Store credentials locally


I have a client <> server architecture set up. But I want to give users the possibilty to remember their username/password on their own computer. So that it’s easier for them to log in and use my program straight away.
How can I do that safely?! I thought about writing it to a file and set all permissions to ‘owner’. Maybe encrypt the username/password. But I doubt that that would do much. As the encryption key would be stored in the app/somewhere else were it can be found easily.

Anyone has ideas? Or did this already?

A username/password system should NEVER store the ACTUAL password.

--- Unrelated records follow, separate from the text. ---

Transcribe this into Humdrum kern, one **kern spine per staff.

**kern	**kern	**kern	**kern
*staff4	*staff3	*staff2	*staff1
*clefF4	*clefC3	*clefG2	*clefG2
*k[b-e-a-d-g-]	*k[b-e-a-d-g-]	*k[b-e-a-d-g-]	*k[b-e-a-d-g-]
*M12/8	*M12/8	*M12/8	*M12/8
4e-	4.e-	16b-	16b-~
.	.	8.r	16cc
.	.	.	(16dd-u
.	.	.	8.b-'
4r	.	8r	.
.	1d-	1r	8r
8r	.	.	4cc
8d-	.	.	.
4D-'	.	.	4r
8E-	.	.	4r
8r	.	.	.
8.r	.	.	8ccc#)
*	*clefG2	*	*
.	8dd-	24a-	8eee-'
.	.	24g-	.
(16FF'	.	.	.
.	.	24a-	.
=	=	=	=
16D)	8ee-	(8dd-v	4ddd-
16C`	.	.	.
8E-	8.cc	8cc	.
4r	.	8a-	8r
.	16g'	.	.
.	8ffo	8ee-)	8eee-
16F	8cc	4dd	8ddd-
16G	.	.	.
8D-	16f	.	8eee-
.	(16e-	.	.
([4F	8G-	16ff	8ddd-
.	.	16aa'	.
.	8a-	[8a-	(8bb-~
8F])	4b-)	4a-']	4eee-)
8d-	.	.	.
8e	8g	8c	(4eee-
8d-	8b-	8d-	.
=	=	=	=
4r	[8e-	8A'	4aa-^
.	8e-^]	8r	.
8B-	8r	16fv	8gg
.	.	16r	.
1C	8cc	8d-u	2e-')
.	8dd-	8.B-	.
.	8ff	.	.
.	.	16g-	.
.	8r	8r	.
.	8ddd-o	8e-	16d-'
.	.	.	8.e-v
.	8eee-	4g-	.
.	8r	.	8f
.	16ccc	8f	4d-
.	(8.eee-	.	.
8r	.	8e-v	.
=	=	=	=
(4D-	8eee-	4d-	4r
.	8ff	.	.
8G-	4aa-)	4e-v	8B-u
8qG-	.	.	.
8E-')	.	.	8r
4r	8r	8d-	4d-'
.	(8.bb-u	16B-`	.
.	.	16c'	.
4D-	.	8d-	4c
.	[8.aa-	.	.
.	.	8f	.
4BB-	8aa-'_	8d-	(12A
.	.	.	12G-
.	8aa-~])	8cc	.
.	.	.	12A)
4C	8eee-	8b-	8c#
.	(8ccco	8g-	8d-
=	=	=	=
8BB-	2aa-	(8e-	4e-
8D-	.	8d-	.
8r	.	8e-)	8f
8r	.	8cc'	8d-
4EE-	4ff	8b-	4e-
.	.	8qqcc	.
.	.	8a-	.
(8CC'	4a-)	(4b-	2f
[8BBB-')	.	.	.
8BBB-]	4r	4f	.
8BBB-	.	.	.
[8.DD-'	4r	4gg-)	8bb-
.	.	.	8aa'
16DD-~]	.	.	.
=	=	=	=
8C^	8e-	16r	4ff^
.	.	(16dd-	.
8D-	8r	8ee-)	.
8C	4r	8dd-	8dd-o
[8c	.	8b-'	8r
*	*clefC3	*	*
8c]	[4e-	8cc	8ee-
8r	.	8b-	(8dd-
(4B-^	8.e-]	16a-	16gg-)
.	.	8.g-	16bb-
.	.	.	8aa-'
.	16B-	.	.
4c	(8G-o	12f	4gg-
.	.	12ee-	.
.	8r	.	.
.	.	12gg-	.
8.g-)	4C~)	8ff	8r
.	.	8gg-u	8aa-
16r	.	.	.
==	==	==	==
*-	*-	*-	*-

It should never have access to the ACTUAL password.
Huh? you say?

When the user enters (or changes) their password… your apply an ENCRYPTED version to the database or file
Each time the user is asked to enter their password, they enter the ClearText version, the app encrypts it and compares THAT value to the stored value.

This way there is no way for a “hacker” to gain access by knowing the actual password (not to say it is 100% fool-proof… but storing ClearText offers no protection at all)

Of course even having anything “remembered” on any computer (local or remote) reduces the protection level of the data.

I don’t think Dave means encrypted :wink: NEVER store an encrypted value of ANY password.
Store a HASHED version of it.

When a user enters their password, hash it and compare it to the stored hash.
Don’t know if you’re talking about a Web app or not but here are some tips from Thom!

I know I should hash my passwords in a database (salted please)

I don’t think I made myself clear. I mean something like this:

“Remember my password” Everything is very secure on the server/database side, but how should I do this secure client side! Many programs store passwords client side. But how should I do that safe? Hashing isn’t an option here.

You can access the keychain on the Mac side with Xojo.

Thank you, is there also an cross platform option?